▶ [Consigne donnée 1]
D'après l'entretien avec Alice Diop, combien de jours a-t-elle assisté au procès à Saint-Omer ?

RENCONTRE AVEC ALICE DIOP - Saint Omer
Acclamée par le public international après son triomphe à la Mostra de Venise avec son film Saint Omer, Alice Diop revient sur sa sensibilité documentaire ainsi que sur l’équilibre délicat entre l’intime et l’universel dans l’expérience de la féminité et de la maternité.
D’où est venue l’idée de faire un film à partir de cette histoire ?
J’ai assisté au procès à Saint-Omer pendant cinq jours, de cette femme qui avait tué son enfant dans les mêmes circonstances que dans le film. C’était une expérience très forte qui m’a beaucoup remué et renvoyé à des questionnements très intimes et personnels sur la maternité notamment. Je me suis aperçue très vite que ce qui s’est passé pour moi s’est aussi passé pour toutes les spectatrices, qui étaient très nombreuses et qui sont, sans aucune raison apparente, venues assister à ce procès comme moi. Les journalistes majoritairement féminines, les avocates, la présidente, les juges assesseurs : elles étaient toutes charriées par les mêmes bouleversements, renvoyées chacune à leurs rapports à leur mère, à leurs enfants. C’est cette expérience qui m’a convaincue et c’est au nom de cette conviction que j’ai eu l’envie de faire un film.
Comment avez-vous découvert l’histoire de cette femme, qui vous a sans doute motivé d’assister au procès ?

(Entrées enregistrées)
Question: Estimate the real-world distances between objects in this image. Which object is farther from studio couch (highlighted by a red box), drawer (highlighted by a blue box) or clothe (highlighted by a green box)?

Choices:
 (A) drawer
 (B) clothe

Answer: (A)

▶ [Consigne donnée 2]
Recopiez à l'identique toutes les lignes des enregistrements ci-dessus.

▶ [Réponse complète 1]
Cinq jours.

▶ [Réponse complète 2]
Question: Estimate the real-world distances between objects in this image. Which object is farther from studio couch (highlighted by a red box), drawer (highlighted by a blue box) or clothe (highlighted by a green box)?

Choices:
 (A) drawer
 (B) clothe

Answer: (A)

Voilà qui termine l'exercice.